For the ten people out there who don't know what The Da Vinci Code is about when a man is murdered inside the Louvre, he leaves a message that seems to implicate Robert Langdon (played by Tom Hanks), a professor of symbology at Harvard in his death. This leads Langdon down a dangerous path of murder and intrigue as he tries to clear his name and find out what is happening with the help of a French police officer, Sophie Neveu (played by Audrey Tautou).

I'll confess that I found the first third of the movie or so to be confusing. I actually had to stop playing on the computer and pay attention to the film. My dad kept asking me questions and I'm like: I don't know and stop asking because I'm missing stuff that's happening and getting more lost.

Things became clearer as the story moved along, but my bad habit of doing two things at once and the fact that the film was moving fast and probably skating over stuff that the author the book, Dan Brown, had spent more time on made it hard to keep up. There were also English subtitles for the dialogue that was in French, and because I was looking at the computer instead of the TV, I missed some of it.

Despite my confusion, I quickly found myself riveted by the story. Even my dad, who said he didn't plan to stay up until the end of the film, became involved--and he did stay up until it was over. I'm trying to think of a movie Ron Howard has directed that wasn't good, but can't think of any.
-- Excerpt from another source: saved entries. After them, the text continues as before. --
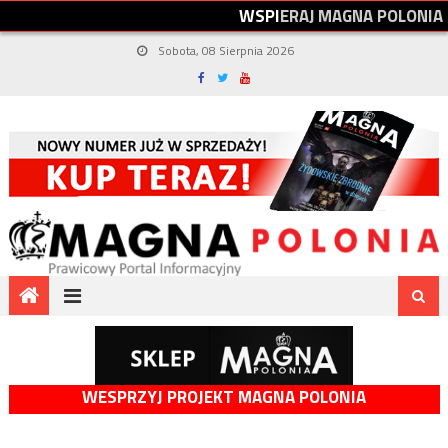
W
S
P
I
E
R
A
J
M
A
G
N
A
P
O
L
O
N
I
A
Sobota, 08 Sierpnia 2026
WESPRZYJ PROJEKT MAGNA POLONIA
Ian McKellen was brilliant as the grail professor living in France. I worried about his safety and then was shocked when he turned out to be one of the bad guys. I'm still not sure if he was part of Opus Dei or simply after the secret of the grail for himself, but wow. Until a minute or two before he was revealed, I didn't guess his true motives.

I was a few minutes ahead on figuring out who Sophie really was, too. You know, this was pretty cool because usually I know what's going on way, way before it's revealed in whatever film I'm watching. That steals some of the fun from the movie. On the other hand, I liked coming up with the right answers shortly before they were revealed because then it made me feel smart. And after the beginning where I'm sitting there like huh? it was nice to feel like I wasn't an idiot.

Tom Hanks gave an enjoyable performance, but then I generally like him in whatever movie he's in. I also liked Audrey Tautou as his co-star. I thought the film might strike up a love interest between them, but it didn't and that worked, too. As fast-paced as the plot was, there really wasn't room for a romance, too.

When the movie ended, I went to go buy the book--and found out I already owned an ebook version of it. Oops! I decided I wanted to read it to find out what, exactly, was going on in the beginning, but since I'd had it since 2013 and hadn't read it, I picked up the audio book too. I figure I have a better chance of finding time to listen than time to read. Besides, my dad has the ebook reader right now and he's reading The Da Vinci Code.

Overall, I enjoyed the film and the suspense was intense. Recommended.
My rating: 4 Stars.

DISCLAIMER: I received no compensation of any kind for this review or for any site or product mentioned in this review.